音訊人工智慧指南

神經音頻編解碼器

神經音頻編解碼器使用深度學習將聲音壓縮為離散標記的微小流,並以高保真度重建它。

概述

神經音頻編解碼器使用深度學習將聲音壓縮為離散標記的微小流,並以高保真度重建它。它們都壓縮了通話和串流媒體的頻寬,並提供了音訊語言模型所說的令牌詞彙。

神經音訊編解碼器位於音訊 AI 工作流程中,可轉換語音、音樂和聲音以實現通訊、可存取性和媒體製作。

深入探討

神經音頻編解碼器是一種編碼器-解碼器神經網絡,經過訓練可以壓縮音訊並重建音訊。編碼器將波形轉換為緊湊的潛在訊號,量化器將該潛在訊號捕捉到學習碼本中的條目,產生離散標記,然後解碼器重建波形。關鍵技術是殘差向量量化 (RVQ),由 Google 的 SoundStream 和 Meta 的 EnCodec 使用:多個碼本堆疊在一起,每個碼本對前一個碼本留下的錯誤進行編碼,因此您可以透過使用更多或更少的碼本來以換取品質。這些模型以非常低的位元速率(有時每秒數千位元)達到令人印象深刻的質量,擊敗了 Opus 或 MP3 等經典編解碼器。至關重要的是,離散代幣正是 VALL-E 和 MusicGen 等模型生成的。

技術洞察

RVQ 是設計的核心。第一個碼本捕捉粗略近似值,隨後的每個碼本量化殘餘誤差,分層更精細的細節。訓練將重建損失(通常在時域和頻譜域中)與保持輸出聽起來真實的對抗性鑑別器相結合,以及使編碼器輸出保持接近所選碼本條目的承諾損失。結果是一個離散的、分層的表示,它既可壓縮,又易於下游變壓器建模。

掌握神經音頻編解碼器

神經音頻編解碼器使用深度學習將聲音壓縮為離散標記的微小流,並以高保真度重建它。它們都壓縮了通話和串流媒體的頻寬,並提供了音訊語言模型所說的令牌詞彙。神經音訊編解碼器位於音訊 AI 工作流程中,可轉換語音、音樂和聲音以實現通訊、可存取性和媒體製作。為了建立深入的理解,請將神經音頻編解碼器視為一種操作模型,而不是單一功能:定義所需的結果,澄清假設,並將系統可以可靠地執行的操作與仍需要專家判斷的操作分開。
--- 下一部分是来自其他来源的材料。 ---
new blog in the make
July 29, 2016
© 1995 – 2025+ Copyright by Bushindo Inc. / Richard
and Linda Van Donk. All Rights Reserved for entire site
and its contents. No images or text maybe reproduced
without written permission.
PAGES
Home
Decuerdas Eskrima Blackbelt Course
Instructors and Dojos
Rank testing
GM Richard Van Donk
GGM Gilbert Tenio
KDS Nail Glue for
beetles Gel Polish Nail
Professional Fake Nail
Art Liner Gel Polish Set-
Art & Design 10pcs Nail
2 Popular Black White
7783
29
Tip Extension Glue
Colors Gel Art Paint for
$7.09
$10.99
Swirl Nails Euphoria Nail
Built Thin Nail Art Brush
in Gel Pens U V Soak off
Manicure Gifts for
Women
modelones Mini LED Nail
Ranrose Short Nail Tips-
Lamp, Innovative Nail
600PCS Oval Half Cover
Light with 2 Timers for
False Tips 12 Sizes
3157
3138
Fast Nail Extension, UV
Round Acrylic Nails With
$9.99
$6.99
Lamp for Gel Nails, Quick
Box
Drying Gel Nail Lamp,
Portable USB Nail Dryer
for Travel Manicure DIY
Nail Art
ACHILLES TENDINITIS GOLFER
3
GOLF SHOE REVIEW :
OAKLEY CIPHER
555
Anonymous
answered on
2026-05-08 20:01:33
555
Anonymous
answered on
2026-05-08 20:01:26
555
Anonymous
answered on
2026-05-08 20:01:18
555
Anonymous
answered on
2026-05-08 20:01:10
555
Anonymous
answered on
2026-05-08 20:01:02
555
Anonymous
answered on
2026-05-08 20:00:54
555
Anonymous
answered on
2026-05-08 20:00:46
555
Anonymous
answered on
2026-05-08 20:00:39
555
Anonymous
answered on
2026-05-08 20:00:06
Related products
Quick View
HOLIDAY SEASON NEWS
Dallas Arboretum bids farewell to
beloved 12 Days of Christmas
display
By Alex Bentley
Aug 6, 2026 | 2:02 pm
在實踐中,使用神經音訊編解碼器的強大團隊將品質、延遲和同意視為部署策略中同等重要的部分。他們記錄明確的成功標準,根據實際數據和工作流程進行測試,並根據觀察到的失敗模式而不是一次性基準測試勝利進行迭代。這就是理論理解轉變為跨產品、政策和營運的持久能力的地方。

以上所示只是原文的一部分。